Well done to all the winners of the Optician Awards held last weekend. Excellent to see a fair representation of both genders and all ethnicities. Let’s hope this is reflected in everyone’s pay packets.
I notice the GOC has published the results of its recent consultation for an Education Strategic Review. The main findings, albeit based on just 33 respondents, showed 97% agreement for new standards of education for optometrists and dispensing opticians, 84% support for education linked to professional standards, and 82% backing a move to clinical training and experience being embedded within education from the start. This could be further incentive for a much-needed review of the undergraduate programme with increased patient access out in the field.
On a different matter, next week the Harvey family are re-entering the pub quiz world.
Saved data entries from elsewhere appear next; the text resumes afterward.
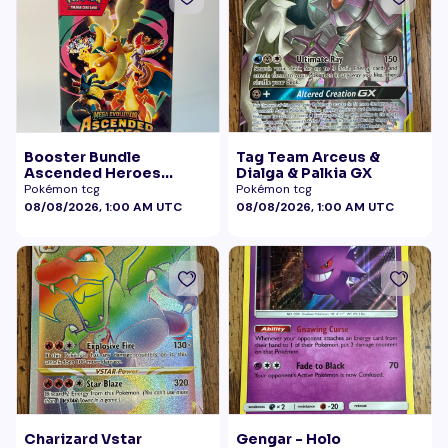
Booster Bundle
Tag Team Arceus &
Ascended Heroes
Dialga & Palkia GX
Sealed
Pokémon tcg
Pokémon tcg
08/08/2026, 1:00 AM UTC
08/08/2026, 1:00 AM UTC
Charizard Vstar
Gengar - Holo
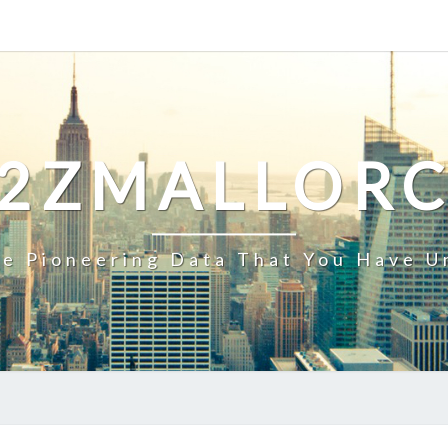
2ZMALLOR
e Pioneering Data That You Have U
This is partly spurred on by having discovered over the Optrafair weekend two excellent facts I had not previously known.
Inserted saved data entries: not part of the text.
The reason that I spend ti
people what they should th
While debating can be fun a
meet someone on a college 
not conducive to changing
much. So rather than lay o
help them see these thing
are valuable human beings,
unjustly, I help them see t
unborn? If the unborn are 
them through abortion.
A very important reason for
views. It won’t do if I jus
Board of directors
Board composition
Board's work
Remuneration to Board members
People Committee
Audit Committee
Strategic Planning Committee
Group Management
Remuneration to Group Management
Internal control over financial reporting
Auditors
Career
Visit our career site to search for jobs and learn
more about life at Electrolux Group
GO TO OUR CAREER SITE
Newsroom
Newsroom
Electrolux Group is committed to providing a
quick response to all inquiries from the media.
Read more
Firstly, I discovered that Diabetes UK, one of the UK’s most significant charities and a key player in addressing the current epidemic of the disease, was co-founded by sci-fi author and visionary HG Wells. Wells was a sufferer at a time way before the role of insulin in the disease had been fully understood.
Secondly, after a discussion about a paper on diabetes insipidus by the prolific optometrist Kirit Patel, which we will publish next week, I learned the origin of the term ‘diabetes’. I knew ‘mellitus’ was derived from the Latin for sweet or honeyed and relates to the taste of the urine of a sufferer.
I didn’t know that the word diabetes itself is from the ancient Greek for a drawing compass, with legs wide apart. From this, the term ‘diabainein’ evolved to describe standing with legs apart, as might be the pose of a polyuric person.